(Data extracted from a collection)
※ ※ ※
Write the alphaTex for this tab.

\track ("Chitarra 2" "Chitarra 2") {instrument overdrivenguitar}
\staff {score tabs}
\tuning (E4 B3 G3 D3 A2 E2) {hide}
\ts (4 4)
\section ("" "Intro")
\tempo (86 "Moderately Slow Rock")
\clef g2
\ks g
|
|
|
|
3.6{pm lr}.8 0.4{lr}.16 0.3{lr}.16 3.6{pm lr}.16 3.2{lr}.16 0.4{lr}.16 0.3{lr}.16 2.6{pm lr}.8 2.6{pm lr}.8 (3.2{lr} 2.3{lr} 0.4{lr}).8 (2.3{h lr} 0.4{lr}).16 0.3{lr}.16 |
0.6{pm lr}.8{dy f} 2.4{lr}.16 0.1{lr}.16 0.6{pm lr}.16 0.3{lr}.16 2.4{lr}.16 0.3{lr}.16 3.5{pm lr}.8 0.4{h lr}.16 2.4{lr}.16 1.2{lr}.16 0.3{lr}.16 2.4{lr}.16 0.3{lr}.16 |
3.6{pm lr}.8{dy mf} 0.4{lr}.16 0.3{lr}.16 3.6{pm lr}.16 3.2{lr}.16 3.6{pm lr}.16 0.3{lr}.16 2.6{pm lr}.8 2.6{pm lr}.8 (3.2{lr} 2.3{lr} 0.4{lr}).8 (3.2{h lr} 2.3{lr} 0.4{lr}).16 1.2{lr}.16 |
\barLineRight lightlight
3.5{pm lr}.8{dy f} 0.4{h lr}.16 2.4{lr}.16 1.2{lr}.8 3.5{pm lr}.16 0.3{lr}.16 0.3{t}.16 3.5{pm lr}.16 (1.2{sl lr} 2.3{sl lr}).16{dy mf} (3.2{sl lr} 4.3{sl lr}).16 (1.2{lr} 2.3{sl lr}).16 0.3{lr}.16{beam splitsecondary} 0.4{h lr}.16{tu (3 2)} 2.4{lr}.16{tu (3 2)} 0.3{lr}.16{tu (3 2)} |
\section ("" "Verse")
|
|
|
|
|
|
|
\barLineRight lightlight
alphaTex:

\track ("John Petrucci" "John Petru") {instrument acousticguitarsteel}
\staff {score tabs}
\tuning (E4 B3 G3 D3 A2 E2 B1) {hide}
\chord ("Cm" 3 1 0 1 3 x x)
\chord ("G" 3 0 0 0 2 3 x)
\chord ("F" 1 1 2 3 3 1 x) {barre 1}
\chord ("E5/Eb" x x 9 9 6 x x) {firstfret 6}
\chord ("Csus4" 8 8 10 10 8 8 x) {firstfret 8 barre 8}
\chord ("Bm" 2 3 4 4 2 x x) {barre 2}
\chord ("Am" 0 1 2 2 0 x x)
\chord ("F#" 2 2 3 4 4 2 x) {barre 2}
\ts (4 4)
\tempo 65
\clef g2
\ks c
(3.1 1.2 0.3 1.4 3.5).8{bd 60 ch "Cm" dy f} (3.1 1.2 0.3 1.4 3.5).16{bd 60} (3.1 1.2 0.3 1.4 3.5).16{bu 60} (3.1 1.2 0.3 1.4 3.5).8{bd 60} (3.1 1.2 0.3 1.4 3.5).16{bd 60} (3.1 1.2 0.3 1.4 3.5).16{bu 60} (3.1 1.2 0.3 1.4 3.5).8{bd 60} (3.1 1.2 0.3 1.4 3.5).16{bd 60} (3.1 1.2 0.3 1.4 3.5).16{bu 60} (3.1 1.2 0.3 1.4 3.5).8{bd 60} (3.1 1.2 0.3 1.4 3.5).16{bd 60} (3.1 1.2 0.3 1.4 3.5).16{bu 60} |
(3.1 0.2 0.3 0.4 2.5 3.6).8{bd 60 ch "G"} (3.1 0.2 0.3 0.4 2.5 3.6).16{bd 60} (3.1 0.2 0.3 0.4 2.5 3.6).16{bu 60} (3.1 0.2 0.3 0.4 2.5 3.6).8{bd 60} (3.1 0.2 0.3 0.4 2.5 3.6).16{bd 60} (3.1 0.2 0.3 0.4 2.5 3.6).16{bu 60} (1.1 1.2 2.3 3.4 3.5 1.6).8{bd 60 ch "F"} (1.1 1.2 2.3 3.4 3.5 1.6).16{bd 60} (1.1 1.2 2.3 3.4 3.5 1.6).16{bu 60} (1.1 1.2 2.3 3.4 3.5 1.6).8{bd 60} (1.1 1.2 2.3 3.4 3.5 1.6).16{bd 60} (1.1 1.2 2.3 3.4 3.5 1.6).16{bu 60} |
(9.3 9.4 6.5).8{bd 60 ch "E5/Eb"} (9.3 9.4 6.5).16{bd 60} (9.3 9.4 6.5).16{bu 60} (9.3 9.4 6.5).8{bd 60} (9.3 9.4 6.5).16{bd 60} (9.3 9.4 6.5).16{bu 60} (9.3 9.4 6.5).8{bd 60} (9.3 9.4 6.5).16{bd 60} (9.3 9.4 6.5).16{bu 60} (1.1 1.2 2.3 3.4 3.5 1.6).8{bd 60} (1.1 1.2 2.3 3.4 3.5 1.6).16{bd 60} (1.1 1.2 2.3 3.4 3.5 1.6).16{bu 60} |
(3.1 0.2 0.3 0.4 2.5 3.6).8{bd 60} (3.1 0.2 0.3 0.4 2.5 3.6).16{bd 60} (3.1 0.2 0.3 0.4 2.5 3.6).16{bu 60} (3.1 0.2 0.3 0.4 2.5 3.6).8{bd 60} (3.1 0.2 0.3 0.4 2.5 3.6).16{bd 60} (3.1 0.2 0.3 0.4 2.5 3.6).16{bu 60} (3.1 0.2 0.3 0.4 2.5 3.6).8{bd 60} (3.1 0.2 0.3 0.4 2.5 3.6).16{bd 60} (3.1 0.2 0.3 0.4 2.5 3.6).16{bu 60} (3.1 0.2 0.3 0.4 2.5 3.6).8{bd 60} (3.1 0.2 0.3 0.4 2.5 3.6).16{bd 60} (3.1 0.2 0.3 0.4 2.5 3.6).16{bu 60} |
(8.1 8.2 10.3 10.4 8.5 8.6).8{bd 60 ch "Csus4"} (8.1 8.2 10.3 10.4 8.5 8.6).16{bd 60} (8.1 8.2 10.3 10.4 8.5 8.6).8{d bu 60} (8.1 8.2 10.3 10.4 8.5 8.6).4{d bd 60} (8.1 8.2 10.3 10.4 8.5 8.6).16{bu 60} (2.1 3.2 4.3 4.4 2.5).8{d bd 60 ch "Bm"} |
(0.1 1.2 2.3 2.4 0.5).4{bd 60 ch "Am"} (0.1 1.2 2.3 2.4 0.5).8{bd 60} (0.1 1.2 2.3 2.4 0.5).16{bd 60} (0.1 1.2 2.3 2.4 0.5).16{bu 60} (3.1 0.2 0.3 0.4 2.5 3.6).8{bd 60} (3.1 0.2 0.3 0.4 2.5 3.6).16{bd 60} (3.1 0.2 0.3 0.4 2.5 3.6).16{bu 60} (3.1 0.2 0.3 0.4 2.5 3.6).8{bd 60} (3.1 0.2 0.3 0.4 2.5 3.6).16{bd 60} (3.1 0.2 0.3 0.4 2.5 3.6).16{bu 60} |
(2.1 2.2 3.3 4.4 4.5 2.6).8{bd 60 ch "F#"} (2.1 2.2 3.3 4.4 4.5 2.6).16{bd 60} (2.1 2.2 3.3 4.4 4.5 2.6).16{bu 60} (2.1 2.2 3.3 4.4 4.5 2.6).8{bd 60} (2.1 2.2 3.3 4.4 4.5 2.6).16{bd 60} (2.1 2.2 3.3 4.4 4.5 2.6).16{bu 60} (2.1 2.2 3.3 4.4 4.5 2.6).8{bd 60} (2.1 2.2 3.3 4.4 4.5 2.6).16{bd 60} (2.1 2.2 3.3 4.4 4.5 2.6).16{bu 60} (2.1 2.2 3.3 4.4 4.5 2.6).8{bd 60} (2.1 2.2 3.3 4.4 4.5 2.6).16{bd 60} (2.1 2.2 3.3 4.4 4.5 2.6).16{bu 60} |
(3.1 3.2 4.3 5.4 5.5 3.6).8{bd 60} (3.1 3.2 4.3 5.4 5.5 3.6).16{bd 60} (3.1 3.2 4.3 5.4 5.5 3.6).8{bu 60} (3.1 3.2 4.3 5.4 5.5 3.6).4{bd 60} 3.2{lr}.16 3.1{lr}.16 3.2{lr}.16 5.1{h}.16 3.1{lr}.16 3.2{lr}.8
※ ※ ※
Task requirements - Return each line above that contains the string "instrument".

Response to this exercise -
\track ("Chitarra 2" "Chitarra 2") {instrument overdrivenguitar}
\track ("John Petrucci" "John Petru") {instrument acousticguitarsteel}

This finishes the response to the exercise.